→ **WORK TO COMPLETE**
Copy out the passage of the warm swap thread that opens with the words containing "COLD SWAP: everything" and closes with "SCSI experts? ANSI?", replacing "powered on" with "switched on" throughout.

→ **SUPPLIED TEXT**
* * *

[comp.periphs.scsi] Warm swap

guineau@star.enet.dec.com (W. John Guineau) (04/22/91)

Open question with no personal opinions:

Is anyone using SCSI devices in a WARM SWAP mode? 

By swap, I mean physically removing a device from the bus and 
replacing it with another.

Some definitions for reference:

COLD SWAP: everything powed off, peripherals swapped, everything powered up.
WARM SWAP: everything powered on, NO activity on bus, peripherals swapped.
HOT  SWAP: everything powered on, activity on bus, peripherals swapped

What are the risks associated with this?

Electrical experts? SCSI experts? ANSI?

--                			
W. John Guineau                         grep meaning life | more
VMS Development
Digital Equipment Corporation		guineau@star.enet.dec.com

kaufman@neon.Stanford.EDU (Marc T. Kaufman) (04/22/91)

In article <22249@shlump.nac.dec.com> guineau@star.enet.dec.com (W. John Guineau) writes:

>Open question with no personal opinions:

>Is anyone using SCSI devices in a WARM SWAP mode? 
>WARM SWAP: everything powered on, NO activity on bus, peripherals swapped.

>What are the risks associated with this?

In my experience, the most common problem is mating the SCSI cable to the
connector.  Often, people angle the connectors to get them to mate at one
end first before seating them.  This can cause adjacent lines to short
together.  In the case of signal lines, the host or a peripheral may see an
unwanted command (such as bus reset).  In the cast of the trmPwr line, you
may blow the fuse (as happens on Macs).

* * *

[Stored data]
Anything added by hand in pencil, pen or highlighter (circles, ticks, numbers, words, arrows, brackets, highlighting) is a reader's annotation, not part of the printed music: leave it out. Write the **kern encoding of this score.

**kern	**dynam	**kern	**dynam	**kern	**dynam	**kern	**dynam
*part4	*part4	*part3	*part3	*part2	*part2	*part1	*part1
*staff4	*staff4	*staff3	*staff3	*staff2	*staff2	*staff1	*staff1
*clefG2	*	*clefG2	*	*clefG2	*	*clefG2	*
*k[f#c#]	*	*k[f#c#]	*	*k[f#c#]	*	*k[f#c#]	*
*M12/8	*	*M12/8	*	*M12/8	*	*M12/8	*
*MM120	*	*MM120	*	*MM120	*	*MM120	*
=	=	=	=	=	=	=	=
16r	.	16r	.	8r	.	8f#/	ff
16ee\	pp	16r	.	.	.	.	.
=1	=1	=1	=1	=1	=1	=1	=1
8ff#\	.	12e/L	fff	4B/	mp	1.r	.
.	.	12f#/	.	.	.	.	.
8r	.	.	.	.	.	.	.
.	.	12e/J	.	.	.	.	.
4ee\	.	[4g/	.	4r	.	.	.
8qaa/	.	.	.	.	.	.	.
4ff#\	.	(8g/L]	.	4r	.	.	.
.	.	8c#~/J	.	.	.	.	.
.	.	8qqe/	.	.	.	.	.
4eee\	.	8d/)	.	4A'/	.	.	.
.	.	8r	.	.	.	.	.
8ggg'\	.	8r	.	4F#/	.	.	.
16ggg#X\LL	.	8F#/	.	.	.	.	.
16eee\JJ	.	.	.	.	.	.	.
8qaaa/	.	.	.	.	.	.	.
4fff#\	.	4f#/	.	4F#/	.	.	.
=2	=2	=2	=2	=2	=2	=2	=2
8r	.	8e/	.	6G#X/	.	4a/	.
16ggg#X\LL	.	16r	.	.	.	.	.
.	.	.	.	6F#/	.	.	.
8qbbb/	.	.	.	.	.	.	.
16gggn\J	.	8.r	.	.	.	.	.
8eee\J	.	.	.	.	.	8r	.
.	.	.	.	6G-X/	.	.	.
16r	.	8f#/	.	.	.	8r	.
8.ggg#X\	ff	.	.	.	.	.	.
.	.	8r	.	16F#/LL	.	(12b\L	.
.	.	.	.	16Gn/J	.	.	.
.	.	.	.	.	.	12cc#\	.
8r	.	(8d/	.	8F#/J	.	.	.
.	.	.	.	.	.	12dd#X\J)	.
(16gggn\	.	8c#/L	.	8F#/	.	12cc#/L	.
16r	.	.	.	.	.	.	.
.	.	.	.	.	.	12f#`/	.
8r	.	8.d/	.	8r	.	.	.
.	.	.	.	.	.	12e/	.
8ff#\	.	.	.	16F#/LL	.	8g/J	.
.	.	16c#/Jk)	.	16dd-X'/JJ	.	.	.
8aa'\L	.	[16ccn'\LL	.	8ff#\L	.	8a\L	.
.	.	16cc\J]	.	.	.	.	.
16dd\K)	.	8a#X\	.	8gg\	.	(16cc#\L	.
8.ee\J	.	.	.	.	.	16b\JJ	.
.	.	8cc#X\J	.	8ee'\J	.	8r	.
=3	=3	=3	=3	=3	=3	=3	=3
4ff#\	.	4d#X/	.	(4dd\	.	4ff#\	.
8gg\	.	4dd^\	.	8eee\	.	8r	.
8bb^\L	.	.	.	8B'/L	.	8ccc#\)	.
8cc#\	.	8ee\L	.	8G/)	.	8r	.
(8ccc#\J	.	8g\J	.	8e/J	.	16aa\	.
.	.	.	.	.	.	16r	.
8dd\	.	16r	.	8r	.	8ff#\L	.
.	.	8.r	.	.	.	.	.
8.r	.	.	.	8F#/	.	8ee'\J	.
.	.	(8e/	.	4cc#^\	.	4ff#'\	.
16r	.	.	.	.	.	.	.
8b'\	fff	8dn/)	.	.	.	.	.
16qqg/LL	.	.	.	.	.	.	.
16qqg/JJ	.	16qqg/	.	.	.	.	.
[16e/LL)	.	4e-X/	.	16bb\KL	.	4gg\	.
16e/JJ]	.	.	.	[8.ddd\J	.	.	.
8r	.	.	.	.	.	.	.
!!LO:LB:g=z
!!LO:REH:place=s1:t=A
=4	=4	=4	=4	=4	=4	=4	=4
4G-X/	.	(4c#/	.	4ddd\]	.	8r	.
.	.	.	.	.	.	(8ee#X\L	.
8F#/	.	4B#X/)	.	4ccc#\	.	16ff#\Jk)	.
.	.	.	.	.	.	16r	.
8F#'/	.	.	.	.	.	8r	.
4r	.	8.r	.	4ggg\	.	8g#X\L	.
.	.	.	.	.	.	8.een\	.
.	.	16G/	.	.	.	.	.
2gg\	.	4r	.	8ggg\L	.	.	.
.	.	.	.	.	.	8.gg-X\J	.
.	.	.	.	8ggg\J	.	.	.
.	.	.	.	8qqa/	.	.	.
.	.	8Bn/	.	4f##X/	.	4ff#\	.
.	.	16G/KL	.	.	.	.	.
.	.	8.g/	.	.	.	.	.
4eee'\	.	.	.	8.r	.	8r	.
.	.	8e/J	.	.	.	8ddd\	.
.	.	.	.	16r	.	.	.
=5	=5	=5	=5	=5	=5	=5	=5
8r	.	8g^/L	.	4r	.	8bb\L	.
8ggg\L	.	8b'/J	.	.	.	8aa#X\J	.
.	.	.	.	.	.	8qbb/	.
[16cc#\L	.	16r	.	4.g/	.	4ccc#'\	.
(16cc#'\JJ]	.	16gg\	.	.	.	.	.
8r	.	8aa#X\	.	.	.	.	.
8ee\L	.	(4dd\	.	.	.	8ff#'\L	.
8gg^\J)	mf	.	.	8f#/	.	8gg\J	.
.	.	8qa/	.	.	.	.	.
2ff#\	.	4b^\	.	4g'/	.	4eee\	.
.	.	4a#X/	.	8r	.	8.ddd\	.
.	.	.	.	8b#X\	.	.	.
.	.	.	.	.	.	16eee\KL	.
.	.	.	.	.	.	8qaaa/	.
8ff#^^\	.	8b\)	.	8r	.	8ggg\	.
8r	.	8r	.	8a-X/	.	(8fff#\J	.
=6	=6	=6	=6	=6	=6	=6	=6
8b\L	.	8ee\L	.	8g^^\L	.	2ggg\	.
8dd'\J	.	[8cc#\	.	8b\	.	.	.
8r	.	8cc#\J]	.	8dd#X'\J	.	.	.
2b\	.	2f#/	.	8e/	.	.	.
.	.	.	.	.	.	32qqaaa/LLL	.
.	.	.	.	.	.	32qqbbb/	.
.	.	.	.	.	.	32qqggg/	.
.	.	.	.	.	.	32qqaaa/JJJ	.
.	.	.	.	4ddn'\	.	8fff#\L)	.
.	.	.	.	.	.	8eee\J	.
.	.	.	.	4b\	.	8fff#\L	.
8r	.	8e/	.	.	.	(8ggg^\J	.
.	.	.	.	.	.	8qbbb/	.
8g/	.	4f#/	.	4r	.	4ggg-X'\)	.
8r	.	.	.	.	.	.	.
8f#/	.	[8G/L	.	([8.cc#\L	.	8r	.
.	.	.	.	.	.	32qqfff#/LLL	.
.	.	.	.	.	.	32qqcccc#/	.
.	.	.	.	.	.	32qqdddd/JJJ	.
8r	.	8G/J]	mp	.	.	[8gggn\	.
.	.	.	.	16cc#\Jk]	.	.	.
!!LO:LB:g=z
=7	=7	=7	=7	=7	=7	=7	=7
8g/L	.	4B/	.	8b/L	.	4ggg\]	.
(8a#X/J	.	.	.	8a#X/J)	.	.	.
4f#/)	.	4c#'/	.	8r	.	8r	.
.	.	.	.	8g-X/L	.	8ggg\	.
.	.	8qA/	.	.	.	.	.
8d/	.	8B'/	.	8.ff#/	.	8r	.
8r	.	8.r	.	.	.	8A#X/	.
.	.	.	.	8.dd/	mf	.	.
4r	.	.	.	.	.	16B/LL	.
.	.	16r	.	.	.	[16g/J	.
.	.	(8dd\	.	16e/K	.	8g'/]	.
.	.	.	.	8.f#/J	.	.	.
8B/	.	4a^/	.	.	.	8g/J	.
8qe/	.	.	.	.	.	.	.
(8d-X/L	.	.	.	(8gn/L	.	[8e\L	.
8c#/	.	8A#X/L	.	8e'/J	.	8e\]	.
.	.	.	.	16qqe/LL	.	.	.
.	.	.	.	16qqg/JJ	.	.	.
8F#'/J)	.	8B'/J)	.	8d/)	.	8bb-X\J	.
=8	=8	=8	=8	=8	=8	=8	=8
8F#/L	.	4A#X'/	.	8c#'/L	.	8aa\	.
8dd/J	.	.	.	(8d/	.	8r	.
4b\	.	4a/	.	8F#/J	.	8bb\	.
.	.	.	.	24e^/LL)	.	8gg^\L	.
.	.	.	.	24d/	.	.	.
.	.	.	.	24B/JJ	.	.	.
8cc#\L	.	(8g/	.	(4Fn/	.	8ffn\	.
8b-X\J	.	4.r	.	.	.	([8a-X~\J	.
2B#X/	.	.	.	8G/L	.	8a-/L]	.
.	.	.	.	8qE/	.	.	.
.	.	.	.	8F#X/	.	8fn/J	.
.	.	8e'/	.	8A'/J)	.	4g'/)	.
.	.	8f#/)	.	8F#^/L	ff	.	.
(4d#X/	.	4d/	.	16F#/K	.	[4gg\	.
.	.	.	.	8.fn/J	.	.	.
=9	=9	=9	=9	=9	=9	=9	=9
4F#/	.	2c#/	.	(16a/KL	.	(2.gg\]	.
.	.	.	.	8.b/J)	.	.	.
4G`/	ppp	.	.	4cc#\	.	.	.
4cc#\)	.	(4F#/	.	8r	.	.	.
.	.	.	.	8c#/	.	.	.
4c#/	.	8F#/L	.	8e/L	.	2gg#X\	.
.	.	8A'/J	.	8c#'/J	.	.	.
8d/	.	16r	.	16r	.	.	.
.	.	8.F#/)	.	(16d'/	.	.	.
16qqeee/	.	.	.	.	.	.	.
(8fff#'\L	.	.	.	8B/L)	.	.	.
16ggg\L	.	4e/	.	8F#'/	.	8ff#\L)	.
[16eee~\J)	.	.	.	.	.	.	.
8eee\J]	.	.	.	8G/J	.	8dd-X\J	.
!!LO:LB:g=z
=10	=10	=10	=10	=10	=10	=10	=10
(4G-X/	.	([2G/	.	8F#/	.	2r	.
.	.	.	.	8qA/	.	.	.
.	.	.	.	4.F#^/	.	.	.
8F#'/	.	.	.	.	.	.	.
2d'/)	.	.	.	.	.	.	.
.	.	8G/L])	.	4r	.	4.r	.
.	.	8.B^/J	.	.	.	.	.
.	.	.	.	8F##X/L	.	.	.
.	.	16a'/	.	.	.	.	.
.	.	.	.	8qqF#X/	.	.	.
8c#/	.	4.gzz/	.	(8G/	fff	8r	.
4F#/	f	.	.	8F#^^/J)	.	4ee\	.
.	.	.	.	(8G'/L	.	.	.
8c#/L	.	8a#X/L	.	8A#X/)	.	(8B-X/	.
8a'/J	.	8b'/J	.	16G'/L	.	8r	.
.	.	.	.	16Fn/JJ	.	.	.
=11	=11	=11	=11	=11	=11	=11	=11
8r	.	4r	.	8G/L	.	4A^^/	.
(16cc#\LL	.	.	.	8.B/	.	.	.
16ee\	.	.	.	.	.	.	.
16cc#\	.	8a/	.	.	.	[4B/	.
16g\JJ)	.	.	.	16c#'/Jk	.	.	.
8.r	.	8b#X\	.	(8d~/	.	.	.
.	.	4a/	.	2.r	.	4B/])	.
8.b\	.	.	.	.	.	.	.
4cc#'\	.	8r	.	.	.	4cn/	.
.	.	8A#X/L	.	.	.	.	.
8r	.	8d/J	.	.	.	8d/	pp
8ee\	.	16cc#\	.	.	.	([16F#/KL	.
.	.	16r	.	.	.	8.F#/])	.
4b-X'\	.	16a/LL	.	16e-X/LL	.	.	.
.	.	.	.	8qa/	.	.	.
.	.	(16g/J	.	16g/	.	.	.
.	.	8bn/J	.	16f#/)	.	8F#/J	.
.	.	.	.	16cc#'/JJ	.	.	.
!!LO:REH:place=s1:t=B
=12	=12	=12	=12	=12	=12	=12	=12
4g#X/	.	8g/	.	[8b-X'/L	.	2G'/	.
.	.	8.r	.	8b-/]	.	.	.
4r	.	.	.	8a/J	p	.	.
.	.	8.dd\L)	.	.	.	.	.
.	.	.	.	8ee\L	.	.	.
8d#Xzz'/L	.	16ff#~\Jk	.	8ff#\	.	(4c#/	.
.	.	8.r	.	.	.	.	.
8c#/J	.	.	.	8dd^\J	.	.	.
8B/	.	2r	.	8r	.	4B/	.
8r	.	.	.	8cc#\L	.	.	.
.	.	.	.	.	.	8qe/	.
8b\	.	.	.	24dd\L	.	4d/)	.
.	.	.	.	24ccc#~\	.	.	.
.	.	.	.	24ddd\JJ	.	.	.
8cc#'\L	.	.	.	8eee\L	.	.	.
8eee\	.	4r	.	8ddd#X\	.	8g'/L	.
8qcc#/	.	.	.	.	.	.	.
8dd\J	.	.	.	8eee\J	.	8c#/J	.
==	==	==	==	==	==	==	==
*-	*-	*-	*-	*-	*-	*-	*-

* * *

→ **SOLUTION TO THE PROBLEM**
COLD SWAP: everything powed off, peripherals swapped, everything powered up.
WARM SWAP: everything switched on, NO activity on bus, peripherals swapped.
HOT  SWAP: everything switched on, activity on bus, peripherals swapped

What are the risks associated with this?

Electrical experts? SCSI experts? ANSI?